BEGIN Data extract
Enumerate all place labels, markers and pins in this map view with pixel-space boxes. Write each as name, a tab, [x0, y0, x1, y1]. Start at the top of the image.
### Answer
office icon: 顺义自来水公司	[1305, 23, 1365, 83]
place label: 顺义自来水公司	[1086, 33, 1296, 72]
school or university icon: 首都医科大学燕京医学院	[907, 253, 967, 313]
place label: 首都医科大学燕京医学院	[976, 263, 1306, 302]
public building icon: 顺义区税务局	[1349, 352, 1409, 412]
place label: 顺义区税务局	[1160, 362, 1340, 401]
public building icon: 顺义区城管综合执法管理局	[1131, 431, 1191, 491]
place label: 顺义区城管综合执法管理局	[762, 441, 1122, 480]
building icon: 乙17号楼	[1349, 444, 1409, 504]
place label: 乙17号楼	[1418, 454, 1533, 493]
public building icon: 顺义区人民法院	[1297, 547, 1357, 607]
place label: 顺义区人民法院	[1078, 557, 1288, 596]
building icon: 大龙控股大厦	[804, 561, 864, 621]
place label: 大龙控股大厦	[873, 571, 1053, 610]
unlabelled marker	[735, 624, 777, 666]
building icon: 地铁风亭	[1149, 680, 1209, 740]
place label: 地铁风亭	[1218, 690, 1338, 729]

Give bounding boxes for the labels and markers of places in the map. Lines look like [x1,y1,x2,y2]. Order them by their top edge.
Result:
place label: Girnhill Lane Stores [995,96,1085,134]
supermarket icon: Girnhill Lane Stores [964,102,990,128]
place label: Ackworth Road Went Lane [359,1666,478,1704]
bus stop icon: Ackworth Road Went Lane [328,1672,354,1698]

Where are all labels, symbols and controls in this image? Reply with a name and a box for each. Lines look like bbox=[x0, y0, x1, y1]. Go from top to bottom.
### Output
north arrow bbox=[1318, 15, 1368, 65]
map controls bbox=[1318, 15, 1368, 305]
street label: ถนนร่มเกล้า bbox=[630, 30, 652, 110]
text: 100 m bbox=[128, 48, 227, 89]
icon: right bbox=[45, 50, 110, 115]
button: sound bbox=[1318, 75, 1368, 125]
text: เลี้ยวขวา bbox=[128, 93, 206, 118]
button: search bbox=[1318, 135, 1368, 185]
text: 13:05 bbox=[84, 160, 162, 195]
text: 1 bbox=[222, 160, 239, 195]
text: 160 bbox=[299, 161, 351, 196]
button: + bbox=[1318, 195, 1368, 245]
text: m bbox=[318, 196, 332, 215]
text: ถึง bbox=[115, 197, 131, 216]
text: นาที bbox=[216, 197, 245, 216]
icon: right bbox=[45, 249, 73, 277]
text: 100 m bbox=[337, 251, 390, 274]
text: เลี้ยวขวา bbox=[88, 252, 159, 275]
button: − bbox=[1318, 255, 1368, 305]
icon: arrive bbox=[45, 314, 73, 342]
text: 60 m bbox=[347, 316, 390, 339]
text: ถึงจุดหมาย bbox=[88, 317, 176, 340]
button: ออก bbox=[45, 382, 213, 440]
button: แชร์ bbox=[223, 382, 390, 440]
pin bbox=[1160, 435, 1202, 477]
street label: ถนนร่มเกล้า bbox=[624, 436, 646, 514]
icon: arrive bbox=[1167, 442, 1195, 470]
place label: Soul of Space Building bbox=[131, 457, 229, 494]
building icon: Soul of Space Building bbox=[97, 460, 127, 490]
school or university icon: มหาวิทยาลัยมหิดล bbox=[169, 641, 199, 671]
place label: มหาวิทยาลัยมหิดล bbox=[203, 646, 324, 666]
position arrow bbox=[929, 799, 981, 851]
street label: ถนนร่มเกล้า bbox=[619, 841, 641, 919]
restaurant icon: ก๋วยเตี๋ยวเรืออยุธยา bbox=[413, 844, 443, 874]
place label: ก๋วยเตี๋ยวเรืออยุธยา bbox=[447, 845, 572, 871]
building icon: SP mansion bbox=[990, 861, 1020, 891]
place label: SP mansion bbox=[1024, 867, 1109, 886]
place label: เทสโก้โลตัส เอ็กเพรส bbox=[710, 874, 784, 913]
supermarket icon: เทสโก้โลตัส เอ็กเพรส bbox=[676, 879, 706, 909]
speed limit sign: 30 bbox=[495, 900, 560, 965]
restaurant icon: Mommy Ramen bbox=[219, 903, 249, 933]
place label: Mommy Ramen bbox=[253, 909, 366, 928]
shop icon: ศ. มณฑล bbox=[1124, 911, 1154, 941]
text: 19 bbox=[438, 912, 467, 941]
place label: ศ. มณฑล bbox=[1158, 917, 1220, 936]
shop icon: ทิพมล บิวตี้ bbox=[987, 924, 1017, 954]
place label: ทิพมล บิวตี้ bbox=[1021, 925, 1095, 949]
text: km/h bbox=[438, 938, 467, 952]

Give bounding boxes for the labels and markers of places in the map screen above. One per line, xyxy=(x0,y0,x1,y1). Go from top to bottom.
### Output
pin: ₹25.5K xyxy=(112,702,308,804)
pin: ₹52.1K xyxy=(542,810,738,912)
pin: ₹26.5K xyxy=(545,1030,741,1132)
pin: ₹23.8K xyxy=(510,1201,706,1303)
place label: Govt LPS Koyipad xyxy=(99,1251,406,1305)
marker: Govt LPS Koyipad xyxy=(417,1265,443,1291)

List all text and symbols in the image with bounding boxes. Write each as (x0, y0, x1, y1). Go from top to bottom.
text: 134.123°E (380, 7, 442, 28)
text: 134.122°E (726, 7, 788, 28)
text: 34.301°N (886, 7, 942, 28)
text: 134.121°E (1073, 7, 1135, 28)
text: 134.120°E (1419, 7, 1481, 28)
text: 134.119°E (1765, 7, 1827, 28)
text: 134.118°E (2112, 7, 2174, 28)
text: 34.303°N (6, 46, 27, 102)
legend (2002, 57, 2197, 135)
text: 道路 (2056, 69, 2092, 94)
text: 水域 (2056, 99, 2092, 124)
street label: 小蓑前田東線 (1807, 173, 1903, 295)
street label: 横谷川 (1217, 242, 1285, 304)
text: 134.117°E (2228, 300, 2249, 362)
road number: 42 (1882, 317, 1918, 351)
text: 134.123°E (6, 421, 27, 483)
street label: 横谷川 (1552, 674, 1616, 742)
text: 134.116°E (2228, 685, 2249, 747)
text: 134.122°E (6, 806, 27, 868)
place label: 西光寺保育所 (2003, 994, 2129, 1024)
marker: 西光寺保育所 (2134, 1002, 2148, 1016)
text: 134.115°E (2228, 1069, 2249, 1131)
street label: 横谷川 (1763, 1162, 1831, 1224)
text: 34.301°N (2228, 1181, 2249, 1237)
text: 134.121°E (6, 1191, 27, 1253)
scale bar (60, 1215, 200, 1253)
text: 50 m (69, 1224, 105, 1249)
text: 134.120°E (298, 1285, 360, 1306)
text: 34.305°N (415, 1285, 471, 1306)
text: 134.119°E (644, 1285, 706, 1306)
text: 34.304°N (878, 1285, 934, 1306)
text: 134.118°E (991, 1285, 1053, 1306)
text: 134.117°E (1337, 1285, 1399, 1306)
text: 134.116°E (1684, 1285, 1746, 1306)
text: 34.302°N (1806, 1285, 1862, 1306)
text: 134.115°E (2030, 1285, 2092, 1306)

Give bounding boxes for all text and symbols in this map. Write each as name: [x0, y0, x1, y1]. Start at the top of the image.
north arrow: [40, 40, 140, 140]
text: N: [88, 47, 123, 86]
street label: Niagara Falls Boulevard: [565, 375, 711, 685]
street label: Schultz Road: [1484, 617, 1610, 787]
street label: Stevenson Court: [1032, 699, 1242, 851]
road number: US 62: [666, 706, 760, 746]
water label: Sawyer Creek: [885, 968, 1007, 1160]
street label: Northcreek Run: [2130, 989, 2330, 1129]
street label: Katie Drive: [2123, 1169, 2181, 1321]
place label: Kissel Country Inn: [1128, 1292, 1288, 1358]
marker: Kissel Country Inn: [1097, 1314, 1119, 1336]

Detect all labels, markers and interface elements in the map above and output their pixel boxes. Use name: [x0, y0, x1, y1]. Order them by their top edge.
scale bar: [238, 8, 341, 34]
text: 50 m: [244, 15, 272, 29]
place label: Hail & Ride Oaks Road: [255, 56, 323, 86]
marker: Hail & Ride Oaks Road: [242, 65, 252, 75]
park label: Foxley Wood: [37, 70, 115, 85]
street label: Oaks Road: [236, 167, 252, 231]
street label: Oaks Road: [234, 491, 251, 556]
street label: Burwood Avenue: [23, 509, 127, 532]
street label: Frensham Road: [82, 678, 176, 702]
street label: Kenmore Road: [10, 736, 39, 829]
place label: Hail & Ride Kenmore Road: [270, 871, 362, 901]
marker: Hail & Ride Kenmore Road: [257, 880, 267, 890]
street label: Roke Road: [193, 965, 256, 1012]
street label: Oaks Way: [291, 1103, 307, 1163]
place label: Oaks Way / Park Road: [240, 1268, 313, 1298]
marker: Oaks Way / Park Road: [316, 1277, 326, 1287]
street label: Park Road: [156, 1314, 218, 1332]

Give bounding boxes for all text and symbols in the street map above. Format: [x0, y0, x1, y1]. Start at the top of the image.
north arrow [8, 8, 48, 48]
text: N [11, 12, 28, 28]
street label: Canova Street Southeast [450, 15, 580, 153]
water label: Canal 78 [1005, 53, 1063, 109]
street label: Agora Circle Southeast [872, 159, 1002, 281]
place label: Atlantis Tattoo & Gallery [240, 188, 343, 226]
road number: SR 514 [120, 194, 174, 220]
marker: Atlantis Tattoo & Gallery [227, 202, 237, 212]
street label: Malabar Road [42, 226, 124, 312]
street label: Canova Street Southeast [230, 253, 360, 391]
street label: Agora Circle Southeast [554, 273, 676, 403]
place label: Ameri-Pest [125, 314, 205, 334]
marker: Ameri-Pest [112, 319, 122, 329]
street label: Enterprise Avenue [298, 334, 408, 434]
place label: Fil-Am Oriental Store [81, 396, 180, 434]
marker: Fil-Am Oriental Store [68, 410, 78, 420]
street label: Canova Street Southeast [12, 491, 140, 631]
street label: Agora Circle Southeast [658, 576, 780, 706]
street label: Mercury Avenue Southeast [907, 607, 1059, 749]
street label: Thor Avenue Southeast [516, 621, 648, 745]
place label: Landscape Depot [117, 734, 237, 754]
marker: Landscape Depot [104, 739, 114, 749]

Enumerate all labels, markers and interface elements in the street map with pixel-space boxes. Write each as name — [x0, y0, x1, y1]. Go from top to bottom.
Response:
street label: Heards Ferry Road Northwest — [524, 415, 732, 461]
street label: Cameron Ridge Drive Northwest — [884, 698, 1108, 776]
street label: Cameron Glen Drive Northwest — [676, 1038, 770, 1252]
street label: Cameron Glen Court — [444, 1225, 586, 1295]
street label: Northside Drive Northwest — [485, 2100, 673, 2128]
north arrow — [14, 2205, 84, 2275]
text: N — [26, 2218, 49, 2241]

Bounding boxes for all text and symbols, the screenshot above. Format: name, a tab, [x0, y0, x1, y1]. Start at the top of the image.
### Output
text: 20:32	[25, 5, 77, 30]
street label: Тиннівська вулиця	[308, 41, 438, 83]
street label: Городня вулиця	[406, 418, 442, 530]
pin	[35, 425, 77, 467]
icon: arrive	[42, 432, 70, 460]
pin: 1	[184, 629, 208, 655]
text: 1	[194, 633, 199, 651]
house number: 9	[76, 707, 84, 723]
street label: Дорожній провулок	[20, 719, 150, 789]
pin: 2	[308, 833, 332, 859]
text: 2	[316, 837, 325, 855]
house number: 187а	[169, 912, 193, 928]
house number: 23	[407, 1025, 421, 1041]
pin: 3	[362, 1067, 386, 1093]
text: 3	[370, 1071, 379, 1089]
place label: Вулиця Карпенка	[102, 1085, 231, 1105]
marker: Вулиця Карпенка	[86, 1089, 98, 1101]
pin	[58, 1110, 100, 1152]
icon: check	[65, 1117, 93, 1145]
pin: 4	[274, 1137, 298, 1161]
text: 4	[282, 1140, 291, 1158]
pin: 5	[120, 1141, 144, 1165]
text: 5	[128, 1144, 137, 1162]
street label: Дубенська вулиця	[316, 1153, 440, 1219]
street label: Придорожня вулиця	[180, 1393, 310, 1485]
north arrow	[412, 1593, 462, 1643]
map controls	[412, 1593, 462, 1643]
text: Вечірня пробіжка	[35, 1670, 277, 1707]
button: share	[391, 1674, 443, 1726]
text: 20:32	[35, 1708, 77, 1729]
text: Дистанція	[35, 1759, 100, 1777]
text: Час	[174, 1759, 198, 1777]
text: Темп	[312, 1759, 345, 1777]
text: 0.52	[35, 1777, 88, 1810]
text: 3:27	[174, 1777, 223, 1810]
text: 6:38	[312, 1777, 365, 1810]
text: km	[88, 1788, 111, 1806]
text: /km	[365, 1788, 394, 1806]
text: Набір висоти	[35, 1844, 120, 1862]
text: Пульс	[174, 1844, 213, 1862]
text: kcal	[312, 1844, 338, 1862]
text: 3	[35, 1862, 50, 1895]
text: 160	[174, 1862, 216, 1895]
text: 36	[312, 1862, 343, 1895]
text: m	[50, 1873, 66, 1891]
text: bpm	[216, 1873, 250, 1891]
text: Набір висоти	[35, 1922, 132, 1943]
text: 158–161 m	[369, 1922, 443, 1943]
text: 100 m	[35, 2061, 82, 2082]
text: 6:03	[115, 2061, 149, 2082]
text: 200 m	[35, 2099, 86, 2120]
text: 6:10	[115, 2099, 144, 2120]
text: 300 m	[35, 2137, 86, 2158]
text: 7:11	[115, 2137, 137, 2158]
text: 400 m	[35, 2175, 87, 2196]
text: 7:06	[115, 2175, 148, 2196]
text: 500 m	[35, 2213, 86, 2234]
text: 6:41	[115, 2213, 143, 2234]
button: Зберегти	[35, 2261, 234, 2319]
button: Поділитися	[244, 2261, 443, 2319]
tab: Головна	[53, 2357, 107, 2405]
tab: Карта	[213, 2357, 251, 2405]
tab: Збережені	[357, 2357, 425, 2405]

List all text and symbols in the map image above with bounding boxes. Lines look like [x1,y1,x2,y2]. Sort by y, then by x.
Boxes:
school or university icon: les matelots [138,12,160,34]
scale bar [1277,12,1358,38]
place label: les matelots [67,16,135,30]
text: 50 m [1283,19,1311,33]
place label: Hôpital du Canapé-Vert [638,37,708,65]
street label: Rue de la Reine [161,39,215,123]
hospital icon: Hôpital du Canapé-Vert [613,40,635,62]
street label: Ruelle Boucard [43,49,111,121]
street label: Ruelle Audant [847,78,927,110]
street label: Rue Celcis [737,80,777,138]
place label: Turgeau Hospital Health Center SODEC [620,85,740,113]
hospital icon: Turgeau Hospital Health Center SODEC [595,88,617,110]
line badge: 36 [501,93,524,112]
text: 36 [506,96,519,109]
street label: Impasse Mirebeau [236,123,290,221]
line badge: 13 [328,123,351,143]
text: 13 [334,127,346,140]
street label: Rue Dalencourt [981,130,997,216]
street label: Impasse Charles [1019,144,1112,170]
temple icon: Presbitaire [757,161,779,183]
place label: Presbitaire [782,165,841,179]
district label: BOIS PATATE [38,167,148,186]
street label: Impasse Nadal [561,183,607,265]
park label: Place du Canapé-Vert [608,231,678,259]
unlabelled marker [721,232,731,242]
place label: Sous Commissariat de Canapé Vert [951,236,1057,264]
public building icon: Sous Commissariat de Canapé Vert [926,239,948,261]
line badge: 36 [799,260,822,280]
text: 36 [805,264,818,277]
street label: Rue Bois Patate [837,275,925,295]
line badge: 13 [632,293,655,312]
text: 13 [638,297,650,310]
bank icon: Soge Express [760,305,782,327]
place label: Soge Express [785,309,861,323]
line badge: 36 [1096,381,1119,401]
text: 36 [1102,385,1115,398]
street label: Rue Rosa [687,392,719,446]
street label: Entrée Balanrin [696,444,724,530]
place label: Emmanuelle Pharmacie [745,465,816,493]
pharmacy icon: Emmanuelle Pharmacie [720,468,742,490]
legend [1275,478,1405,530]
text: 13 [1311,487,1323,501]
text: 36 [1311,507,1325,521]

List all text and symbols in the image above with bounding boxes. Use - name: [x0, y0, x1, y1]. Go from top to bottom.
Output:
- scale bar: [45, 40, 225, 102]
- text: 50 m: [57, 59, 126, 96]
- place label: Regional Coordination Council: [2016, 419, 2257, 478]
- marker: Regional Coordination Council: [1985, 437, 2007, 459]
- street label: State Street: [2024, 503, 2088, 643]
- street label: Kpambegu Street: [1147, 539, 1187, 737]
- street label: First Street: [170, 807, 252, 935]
END Data extract
▶ _What needs to be done_
Lines containing the word "ยวขวา": copy every one of them from the records above.

▶ _Written answer_
text: เลี้ยวขวา bbox=[128, 93, 206, 118]
text: เลี้ยวขวา bbox=[88, 252, 159, 275]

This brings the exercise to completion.